## Extracted text
****

5) Ring Oscillator PUFs: Ring Oscillator PUFs (RO-PUFs)
were discussed in [46], though oscillating loops were proposed
in the original silicon PUF paper [15]. While [46] describes the
use of Ring Oscillator PUFs in the context of Controlled PUFs
and limited-count authentication, it is worth analyzing them as
candidate Strong PUFs. A RO-PUF consists of k identically
designed ring oscillators, each of which has its own, unique
frequency caused by manufacturing variations. The input of a
RO-PUF consists of a tuple (i; j), which selects two of the
k oscillators. Their frequencies are compared, and the output
of the RO-PUF is “0” if the former oscillates faster than the
latter, and “1” else. A ring oscillator can be modeled in a
straightforward fashion by a tuple of frequencies (f1; : : : ; fk).
Its output on input (i; j) is “0” if fi > fj , and “1” else.

****

## Questions
1 > In the passage on ring oscillator PUFs, what gives each oscillator its own unique frequency?
2 > Continue the passage on ring oscillator PUFs from the point where it stops.

## Dataset extract
****

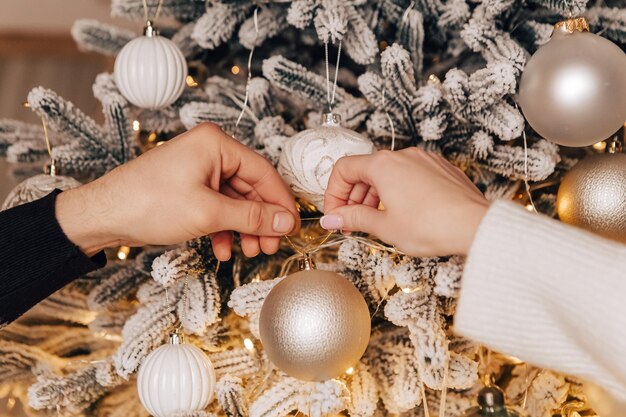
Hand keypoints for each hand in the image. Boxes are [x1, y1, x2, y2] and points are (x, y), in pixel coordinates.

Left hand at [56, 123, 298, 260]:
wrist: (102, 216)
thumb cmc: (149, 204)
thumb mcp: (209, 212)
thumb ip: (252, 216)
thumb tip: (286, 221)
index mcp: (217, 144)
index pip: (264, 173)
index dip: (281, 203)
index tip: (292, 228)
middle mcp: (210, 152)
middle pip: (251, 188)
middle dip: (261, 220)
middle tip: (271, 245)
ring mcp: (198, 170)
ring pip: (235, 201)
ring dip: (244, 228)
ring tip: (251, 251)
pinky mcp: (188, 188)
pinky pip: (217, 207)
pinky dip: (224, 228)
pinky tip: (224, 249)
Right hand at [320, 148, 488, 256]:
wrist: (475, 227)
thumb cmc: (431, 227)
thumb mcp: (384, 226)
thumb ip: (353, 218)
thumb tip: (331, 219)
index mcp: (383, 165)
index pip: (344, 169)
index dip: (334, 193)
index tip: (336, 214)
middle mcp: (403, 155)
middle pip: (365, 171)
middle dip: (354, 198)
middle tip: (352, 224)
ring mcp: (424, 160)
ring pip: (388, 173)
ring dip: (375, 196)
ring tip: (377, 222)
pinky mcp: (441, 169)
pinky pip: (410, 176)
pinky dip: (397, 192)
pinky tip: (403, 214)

****

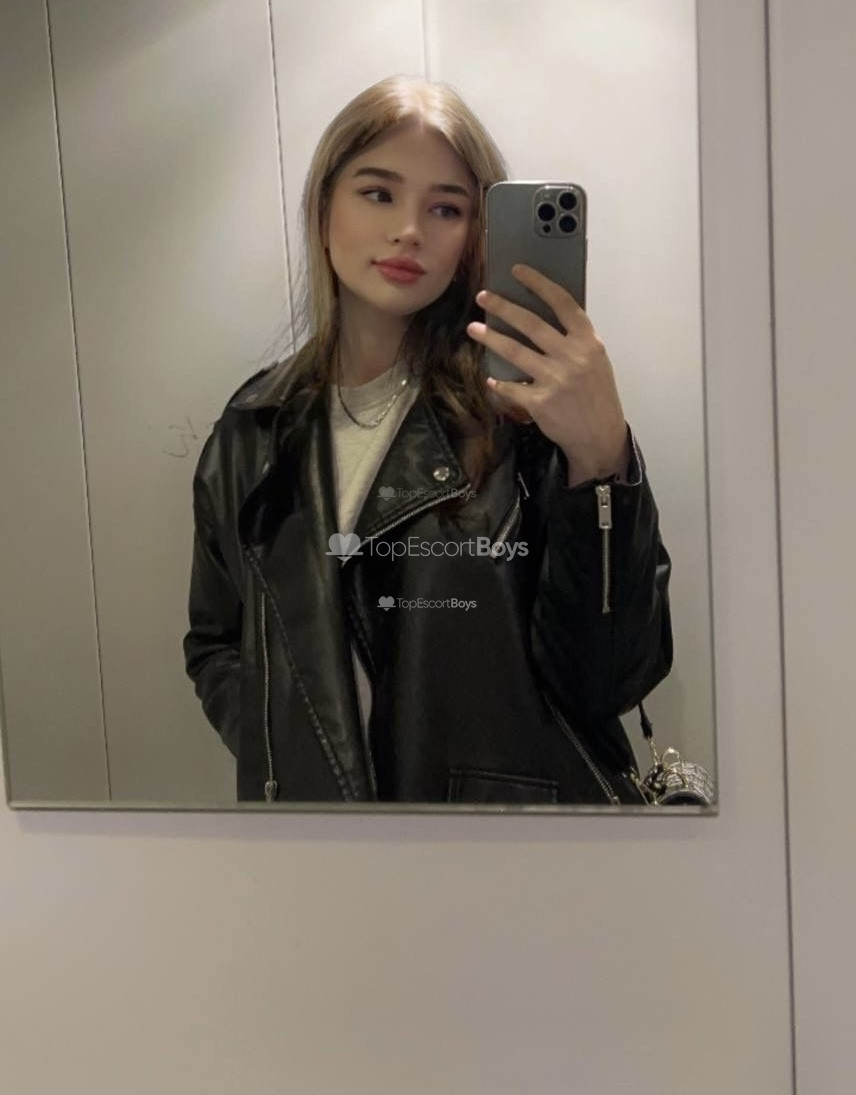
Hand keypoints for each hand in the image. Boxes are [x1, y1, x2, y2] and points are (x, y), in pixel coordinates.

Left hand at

****

## Answers provided
1 > Manufacturing variations.

2 >
D. Numeric CRP Generation, Prediction Error, and Number
of CRPs
Given a PUF-architecture that should be examined, the
challenge-response pairs (CRPs) that we used in our ML
experiments were generated in the following fashion: (i) The
delay values for this PUF architecture were chosen pseudo-
randomly according to a standard normal distribution. We
sometimes refer to this as choosing a certain PUF instance
in the paper. (ii) If a response of this PUF instance to
a given challenge is needed, the above delays of the two
electrical signal paths are simply added up and compared. This
methodology follows the well-established linear additive delay
model for PUFs [9], [24], [23], [17], [31], [26]. In case of the
RO PUF, the frequencies fi were simply chosen at random
according to a normal distribution.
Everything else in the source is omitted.